===== EXERCISE DATA

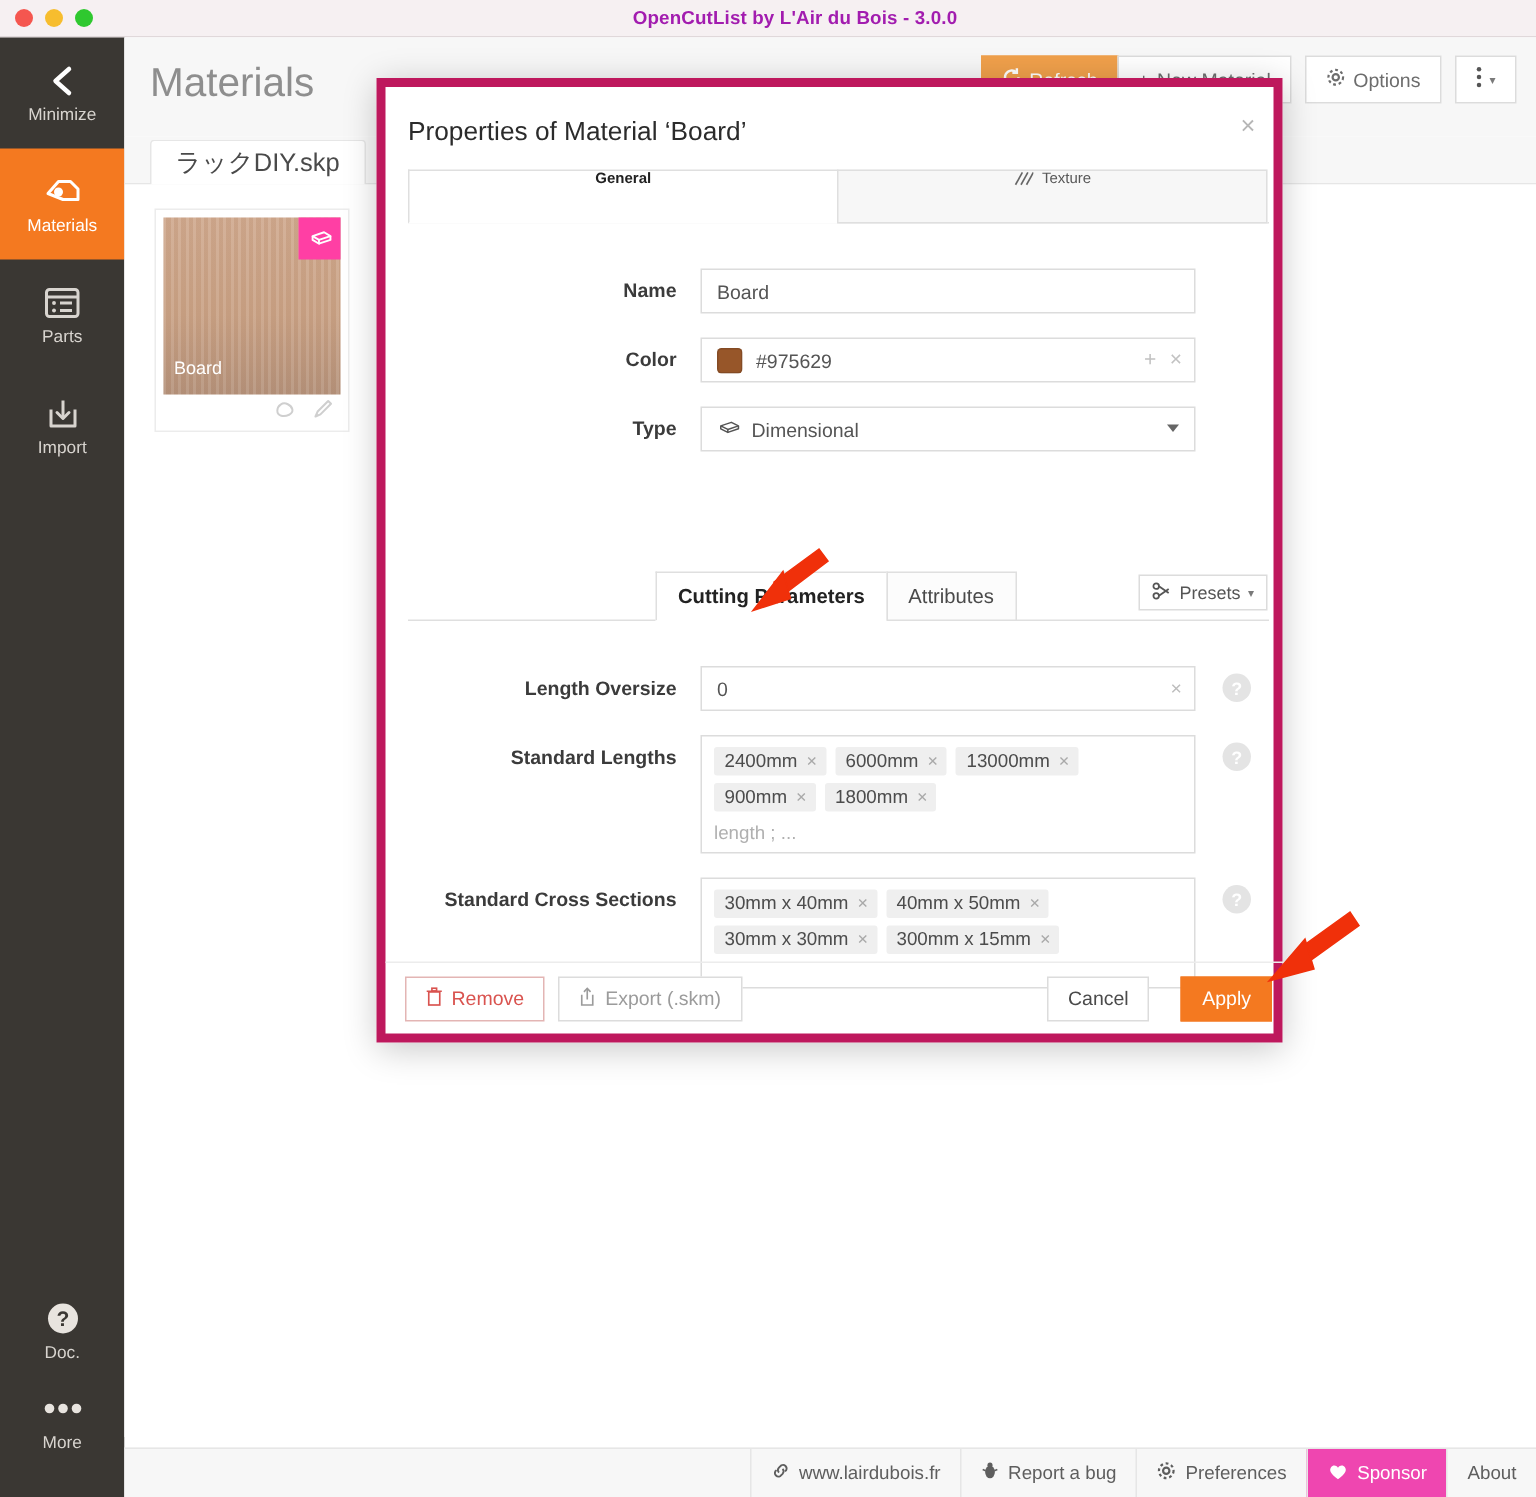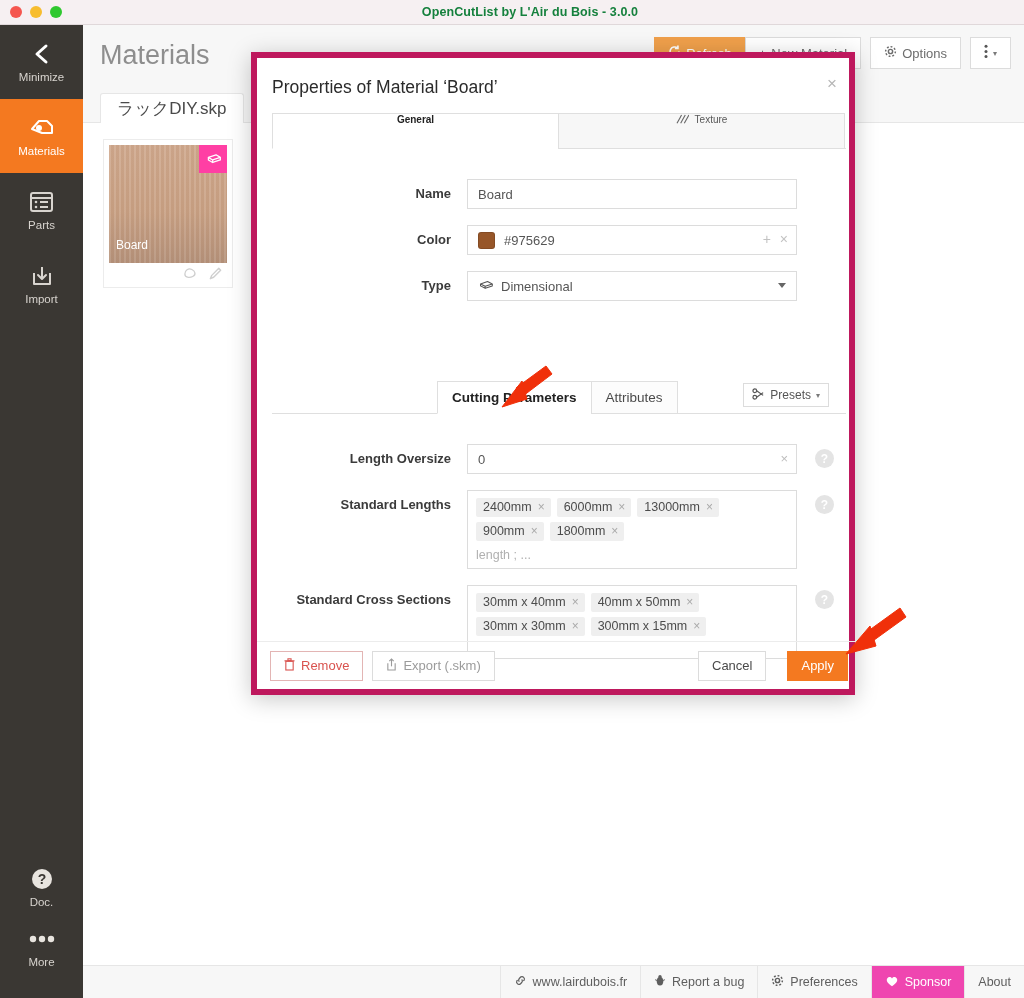--- a/index.html
+++ b/index.html
@@ -23,21 +23,21 @@
     border-bottom: 1px solid #e0d8da;
     display: flex; align-items: center;
   }
   .traffic { display: flex; gap: 8px; padding-left: 10px; }
   .dot { width: 12px; height: 12px; border-radius: 50%; }
   .dot.red { background: #f5564f; }
   .dot.yellow { background: #f7bd2e; }
   .dot.green { background: #2fc82f; }
   .win-title {
     position: absolute; left: 0; right: 0; text-align: center;
-    font-size: 12.5px; font-weight: bold; color: #15803d;
+    font-size: 12.5px; font-weight: bold; color: #a21caf;
     letter-spacing: 0.1px;
     padding-left: 36px;
   }
 
   
   .sidebar {
     position: absolute; left: 0; top: 25px; width: 83px; height: 973px;
     background: #3a3733;
     display: flex; flex-direction: column; align-items: center;
   }
@@ -223,21 +223,21 @@
     height: 33px; padding: 0 14px;
     display: flex; align-items: center;
     font-size: 13.5px; color: #4a4a4a; cursor: pointer;
     background: #ffffff; border: 1px solid #dfdfdf; margin-bottom: -1px;
   }
   .subtab.active { font-weight: bold; color: #222; border-bottom-color: #ffffff; }
   .subtab.inactive { background: #fcfcfc; }
   .subtab + .subtab { margin-left: -1px; }
   .subtabs-left { margin-left: 165px; display: flex; }
   .presets-btn {
-    position: absolute; right: 17px; bottom: 6px;
+    position: absolute; right: 1px; bottom: 6px;
     height: 24px; padding: 0 8px;
     display: flex; align-items: center; gap: 5px;
     border: 1px solid #dcdcdc; background: #ffffff;
     font-size: 12px; color: #555; cursor: pointer;
   }
 
   
   .tagbox {
     width: 330px; min-height: 74px;
     border: 1px solid #dcdcdc; background: #ffffff;

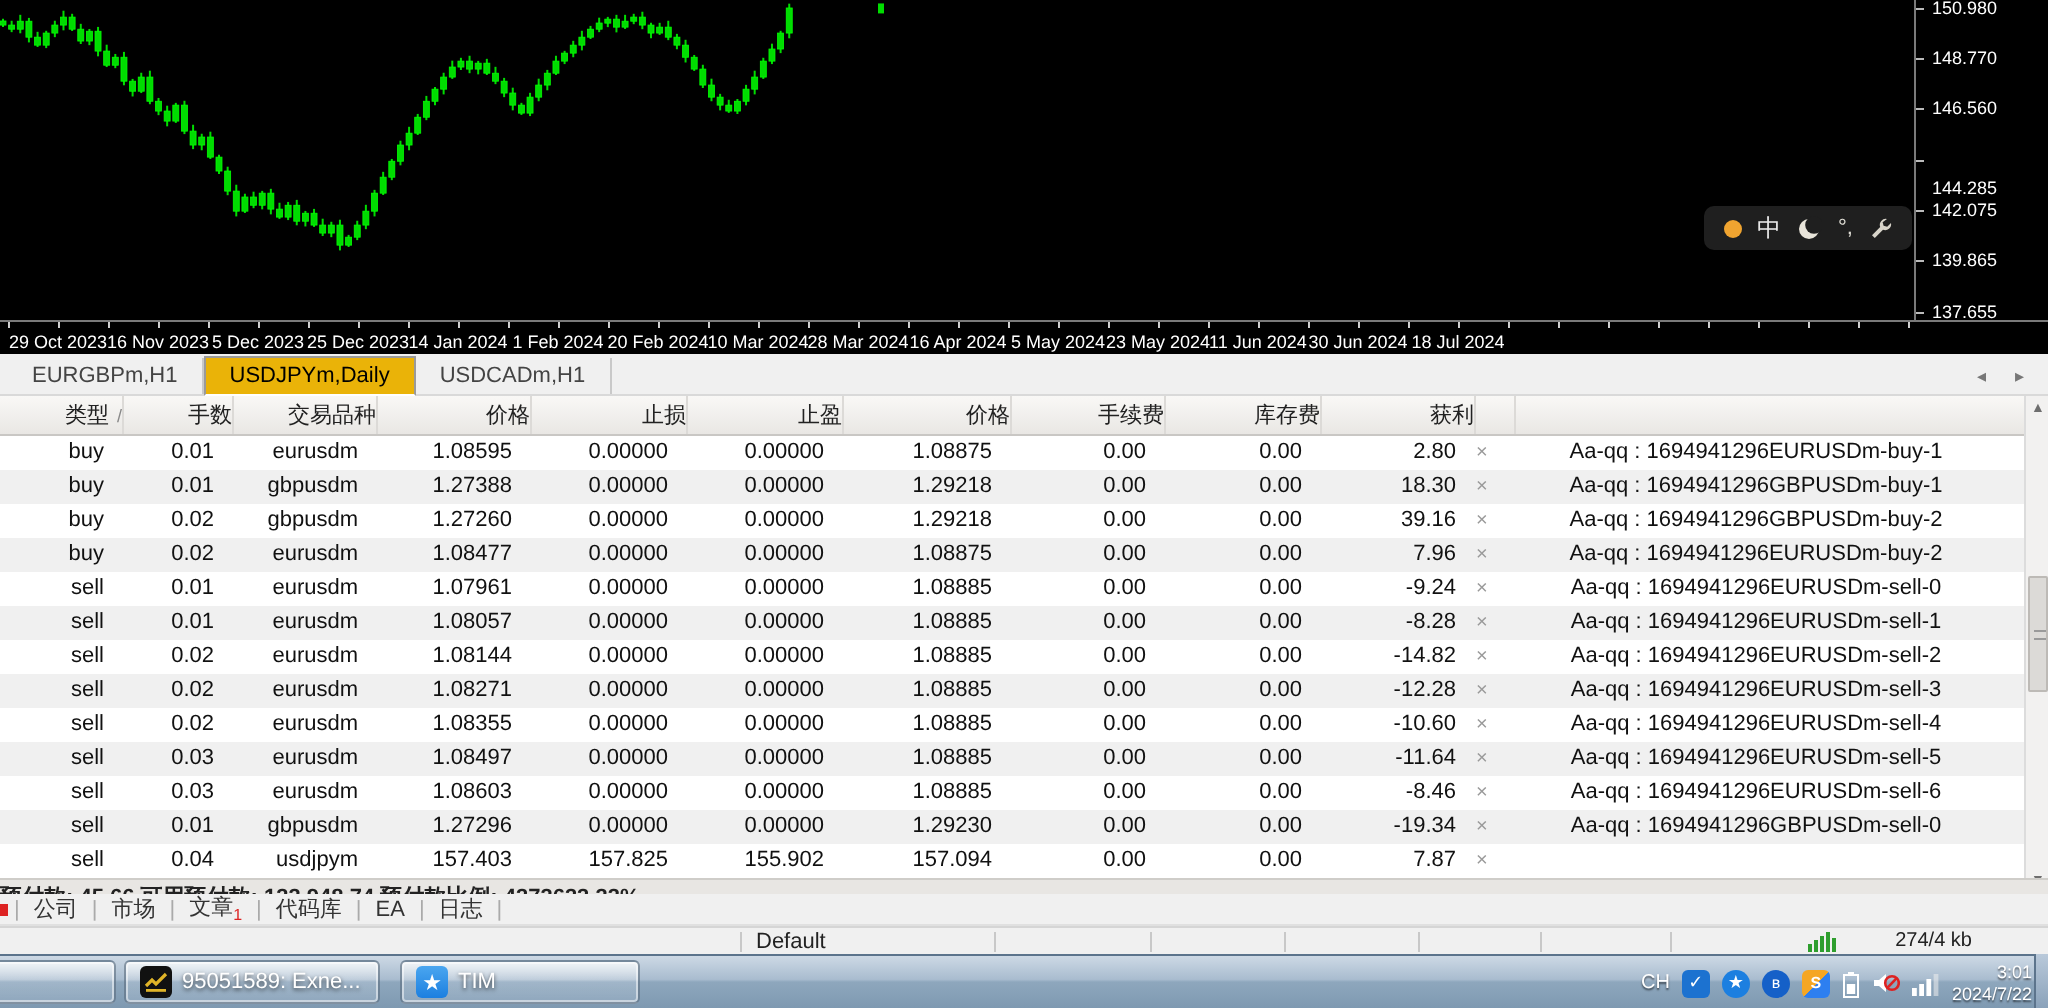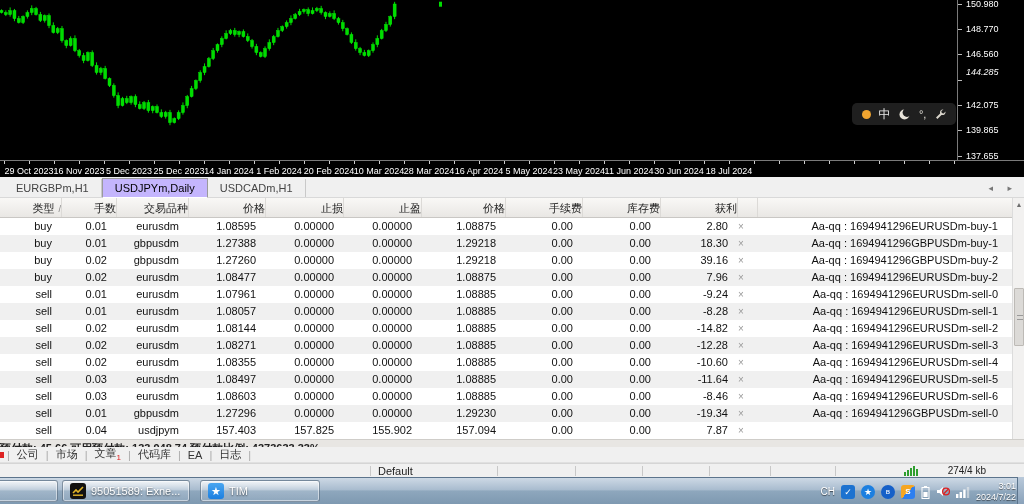--- a/index.html
+++ b/index.html
@@ -19,33 +19,33 @@
 
   
   #ime-bar { position:absolute; left:852px; top:103px; width:104px; height:22px; background:#1f1f1f; border-radius:5px; display:flex; align-items:center; justify-content:space-around; padding:0 6px; }
   .ime-dot { width:9px; height:9px; border-radius:50%; background:#f0a430; }
   .ime-ch { color:#e8e8e8; font-size:12px; line-height:1; }
   .ime-glyph { color:#e0ded6; font-size:11px; line-height:1; }
 
   
   #chart-tabs { position:absolute; left:0; top:177px; width:1024px; height:21px; background:#F0F0F0; border-bottom:1px solid #d9d9d9; display:flex; align-items:flex-end; padding-left:4px; }
   .chart-tab { font-size:11px; color:#444; padding:3px 12px 3px 12px; border-right:1px solid #c9c9c9; height:18px; line-height:13px; cursor:default; }
-  .chart-tab.active { background:#c4b5fd; border:1px solid #9a9a9a; border-bottom:1px solid #fff; color:#000; height:20px; margin-bottom:-1px; }
+  .chart-tab.active { background:#eab308; border:1px solid #9a9a9a; border-bottom:1px solid #fff; color:#000; height:20px; margin-bottom:-1px; }
   #tab-scroll-arrows { position:absolute; right:6px; top:6px; color:#777; font-size:9px; letter-spacing:6px; }
 
   
   #trade-table { position:absolute; left:0; top:198px; width:1012px; height:249px; background:#fff; }
   .t-row { display:flex; height:17px; line-height:17px; font-size:11px; color:#111; }
   .t-row.header { height:20px; line-height:20px; background:linear-gradient(#f9f8f6,#e9e7e4); border-bottom:1px solid #c9c7c4; color:#222; }
   .t-row.alt { background:#f0f0f0; }
   .t-cell { overflow:hidden; white-space:nowrap; text-align:right; padding-right:10px; }
   .t-row.header .t-cell { padding-right:0; border-right:1px solid #dcdad7; }
   .c0{width:62px;} .c1{width:55px;} .c2{width:72px;} .c3{width:77px;} .c4{width:78px;} .c5{width:78px;}
   .c6{width:84px;} .c7{width:77px;} .c8{width:78px;} .c9{width:77px;} .cX{width:20px; padding:0; text-align:left;}
-  .cC{flex:1; padding-right:14px;}
+  .cC{flex:1; padding-right:14px;text-align:center;}
   .sort-mark { color:#888; font-size:9px; margin-left:4px; }
   .close-x { color:#9a9a9a; font-size:10px; cursor:default; }
 
   
   #table-scrollbar { position:absolute; right:0; top:198px; width:12px; height:249px; background:#f2f1f0; border-left:1px solid #dcdcdc; }
   .sb-arrow { position:absolute; left:0; width:12px; height:13px; color:#6e6e6e; font-size:7px; text-align:center; line-height:13px; background:#f2f1f0; }
   #sb-up { top:0; }
   #sb-down { bottom:0; }
   #sb-thumb { position:absolute; left:1px; top:90px; width:10px; height:58px; background:#dcdad7; border:1px solid #bdbab6; border-radius:1px; }
   #sb-grip { position:absolute; left:2px; top:26px; width:6px; height:5px; border-top:1px solid #9a9a9a; border-bottom:1px solid #9a9a9a; }
@@ -300,21 +300,21 @@
         </svg>
     </div>
     <div id="price-scale">
         <div class="price-tick" style="top: 3.6488px;"></div>
         <div class="price-label" style="top: -1.3512px;">150.980</div>
         <div class="price-tick" style="top: 28.8483px;"></div>
         <div class="price-label" style="top: 23.8483px;">148.770</div>
         <div class="price-tick" style="top: 54.0479px;"></div>
         <div class="price-label" style="top: 49.0479px;">146.560</div>
         <div class="price-tick" style="top: 79.9886px;"></div>
-        <div class="price-label" style="top: 67px; font-style: italic;">144.285</div>
+        <div class="price-label" style="top: 89px;">144.285</div>
         <div class="price-tick" style="top: 105.188px;"></div>
         <div class="price-label" style="top: 100.188px;">142.075</div>
         <div class="price-tick" style="top: 130.388px;"></div>
         <div class="price-label" style="top: 125.388px;">139.865</div>
         <div class="price-tick" style="top: 155.587px;"></div>
         <div class="price-label" style="top: 150.587px;">137.655</div>
       </div>
   </div>
   <div id="date-axis">
       <div class="date-tick" style="left: 4px;"></div>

==========

→ **WORK INSTRUCTION**
Of the entries above, transcribe exactly those lines that fall between the line containing "-19,33 +19,33 @@" and the line containing "color:#e0ded6; font-size:11px; line-height:1;", together with those two lines.

→ **SOLUTION**
@@ -19,33 +19,33 @@
 
   
   #ime-bar { position:absolute; left:852px; top:103px; width:104px; height:22px; background:#1f1f1f; border-radius:5px; display:flex; align-items:center; justify-content:space-around; padding:0 6px; }
   .ime-dot { width:9px; height:9px; border-radius:50%; background:#f0a430; }
   .ime-ch { color:#e8e8e8; font-size:12px; line-height:1; }
   .ime-glyph { color:#e0ded6; font-size:11px; line-height:1; }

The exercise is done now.